The Maharashtra Government went one step further and renamed the
city's main railway station, Victoria Terminus, an
Indo-Gothic-Saracenic excrescence universally known as 'VT' and
completely devoid, in every Indian's imagination, of any
association with the late Queen-Empress. 'VT' is now officially
known as 'Chhatrapati Shivaji Maharaj Terminus': try telling that
to a Bombay taxi-driver.
When our first Government renamed the 'United Provinces', they kept
the familiar acronym 'UP' by calling it 'Uttar Pradesh'. If
Mumbaiites had to scrap the overweight monarch, couldn't someone
have found a Marathi nationalist hero with the initials 'V.T.'? The
human rights activist V M. Tarkunde, for instance, would have been
a worthy choice in my eyes, but, no doubt, the Sainiks could have
found a 17th-century equivalent if they had tried hard enough.
Not to be outdone, the DMK Government, which had in an earlier
spell in office renamed the state of Madras as Tamil Nadu, decided
that the city of Madras, too, should be re-baptised 'Chennai'.
They believed that 'Madras' was a Portuguese coinage, derived
either from a trader named Madeiros or a prince called Madrie Oust
as Bombay came from the Portuguese 'Born Bahia', or 'good bay').
Once again, international name recognition Madras kerchiefs, Madras
jackets, Bleeding Madras, the Madras monitoring system went by the
board as Chennai was adopted without serious debate.
More unfortunately, however, it seems the renamers may have
overlooked the weight of evidence that Madras was indeed a Tamil
name (derived, alternative theories go, from the name of a local
fisherman, Madarasan; or from the local Muslim religious schools,
madarasas; or from madhu-ras, honey).
Worse, they had also overlooked the embarrassing evidence that
Chennai was itself not of Tamil origin. It came from the name of
Chennappa Naicker, the Raja of Chandragiri, who granted the British
the right to trade on the Coromandel coast - and who was a 'Telugu
speaker from what is today Andhra Pradesh.
So, bad history is worse lexicology, but in India-that-is-Bharat it
is good politics. After 50 years of independence, isn't it time to
start drawing the line somewhere?

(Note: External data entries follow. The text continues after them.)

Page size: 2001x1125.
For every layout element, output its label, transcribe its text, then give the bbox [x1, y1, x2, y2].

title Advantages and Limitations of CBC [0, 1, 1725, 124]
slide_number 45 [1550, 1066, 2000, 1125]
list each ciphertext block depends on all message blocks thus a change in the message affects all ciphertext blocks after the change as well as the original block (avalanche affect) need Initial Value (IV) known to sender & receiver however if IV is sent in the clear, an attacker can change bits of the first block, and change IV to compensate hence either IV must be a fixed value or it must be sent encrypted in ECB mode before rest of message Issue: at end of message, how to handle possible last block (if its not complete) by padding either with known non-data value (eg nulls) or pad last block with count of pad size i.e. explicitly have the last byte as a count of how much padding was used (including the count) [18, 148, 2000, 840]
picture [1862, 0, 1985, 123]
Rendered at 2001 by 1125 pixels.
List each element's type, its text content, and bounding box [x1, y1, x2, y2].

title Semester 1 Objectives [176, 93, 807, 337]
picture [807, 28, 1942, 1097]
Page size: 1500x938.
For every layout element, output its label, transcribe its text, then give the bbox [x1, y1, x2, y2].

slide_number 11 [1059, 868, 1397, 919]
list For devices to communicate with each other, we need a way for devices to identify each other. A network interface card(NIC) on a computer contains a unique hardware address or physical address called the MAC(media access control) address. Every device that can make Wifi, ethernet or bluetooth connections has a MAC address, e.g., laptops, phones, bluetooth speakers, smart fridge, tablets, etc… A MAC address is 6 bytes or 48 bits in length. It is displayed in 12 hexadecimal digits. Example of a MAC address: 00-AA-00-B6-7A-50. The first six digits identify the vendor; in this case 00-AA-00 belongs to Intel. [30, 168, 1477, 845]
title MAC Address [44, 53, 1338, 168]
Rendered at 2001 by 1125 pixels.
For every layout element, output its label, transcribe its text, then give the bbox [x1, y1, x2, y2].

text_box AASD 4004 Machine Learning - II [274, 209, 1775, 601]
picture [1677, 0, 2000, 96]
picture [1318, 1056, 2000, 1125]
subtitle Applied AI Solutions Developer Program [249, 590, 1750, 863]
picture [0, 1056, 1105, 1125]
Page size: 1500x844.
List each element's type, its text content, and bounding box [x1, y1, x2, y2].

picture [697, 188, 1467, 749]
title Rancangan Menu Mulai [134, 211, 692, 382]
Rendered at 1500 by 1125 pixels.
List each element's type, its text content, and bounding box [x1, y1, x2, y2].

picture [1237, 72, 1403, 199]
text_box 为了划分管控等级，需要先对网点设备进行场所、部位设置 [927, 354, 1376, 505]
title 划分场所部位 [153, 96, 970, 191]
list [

Was it really necessary for
Keralites, who had got used to calling their capital Trivandrum in
English and Thiruvandooram in Malayalam to jettison both
abbreviated forms for the glory of 'Thiruvananthapuram'? Or to
insist that 'Trichur', which is in fact a close approximation of
the popular local pronunciation, be renamed 'Trissur', a spelling
which must have been dreamt up by Kerala's sole surviving
illiterate?
What's in a name, Shakespeare asked, and of course the trains will
be just as crowded at Chhatrapati Shivaji Maharaj Terminus as they
were at VT But are we so insecure in our independence that we still
need to prove to ourselves we are free? Is there no comfort, after
all, in being able to take places for granted, without the
continuing sense that their identities are still susceptible to
change?
In parts of India, it is customary for a bride, upon marriage, to
take on a new name not just a surname, but a first name - chosen by
her husband's family. It is as if the rulers of Bombay and Madras
wanted to show that they were now the lords and masters of these
cities, and to demonstrate the. change by conferring a new name
upon them.
For what these assertive nativists are really doing is showing that
they are now in charge. They are affirming their power, the power
to decide what a thing will be, the power to name. For, if one
cannot create, one can at least define.